* **What you have to do**: Repeat the listing exactly. Any picture in it should be left out of the copy.

........

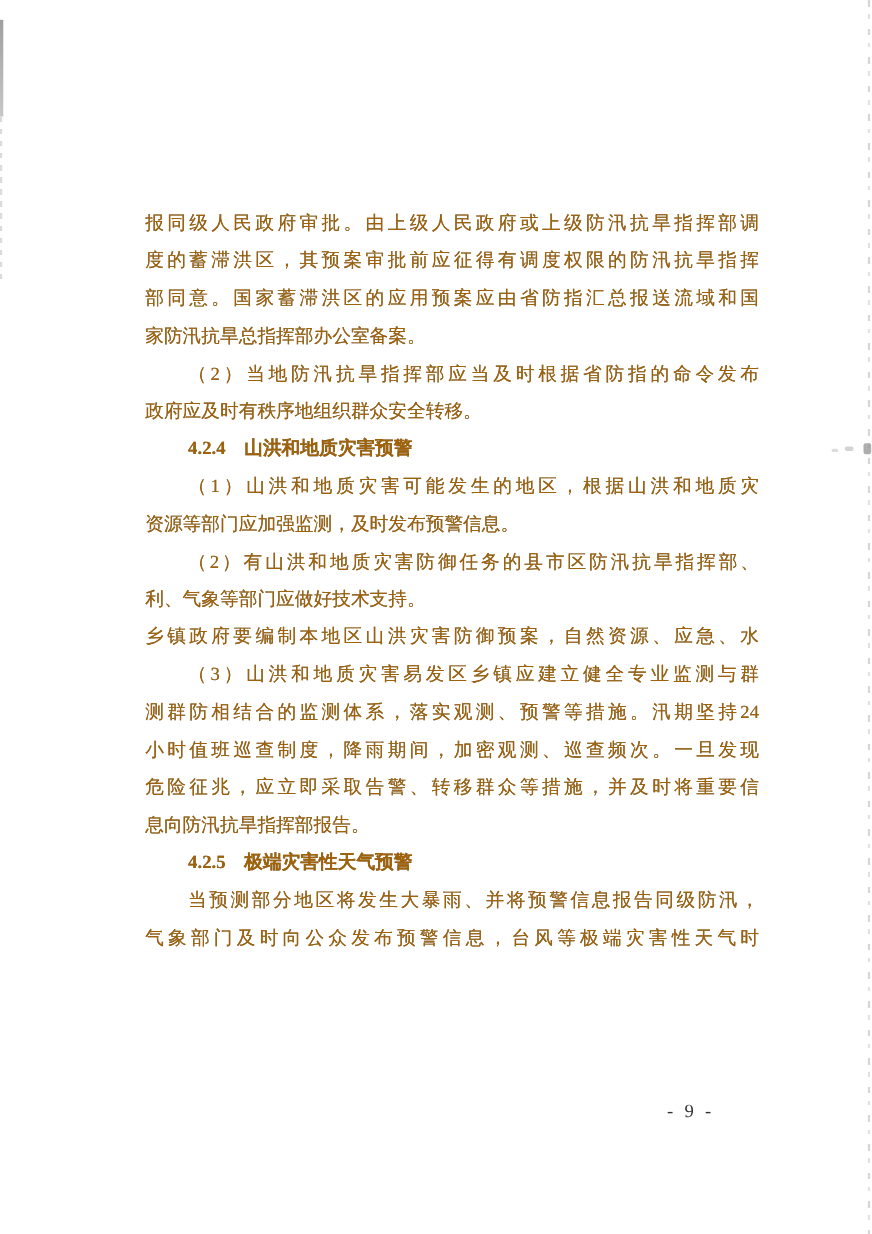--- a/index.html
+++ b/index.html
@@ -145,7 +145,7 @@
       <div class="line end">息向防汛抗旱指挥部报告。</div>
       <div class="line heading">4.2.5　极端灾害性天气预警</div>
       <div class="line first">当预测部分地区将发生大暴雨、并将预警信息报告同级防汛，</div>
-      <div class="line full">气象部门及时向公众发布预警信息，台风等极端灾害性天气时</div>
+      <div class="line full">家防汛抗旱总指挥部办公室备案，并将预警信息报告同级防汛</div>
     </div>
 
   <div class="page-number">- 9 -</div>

........

* **Response to the task**:
--- a/index.html
+++ b/index.html
@@ -145,7 +145,7 @@
       <div class="line end">息向防汛抗旱指挥部报告。</div>
       <div class="line heading">4.2.5　极端灾害性天气预警</div>
       <div class="line first">当预测部分地区将发生大暴雨、并将预警信息报告同级防汛，</div>
-      <div class="line full">气象部门及时向公众发布预警信息，台风等极端灾害性天气时</div>
+      <div class="line full">家防汛抗旱总指挥部办公室备案，并将预警信息报告同级防汛</div>
     </div>
 
   <div class="page-number">- 9 -</div>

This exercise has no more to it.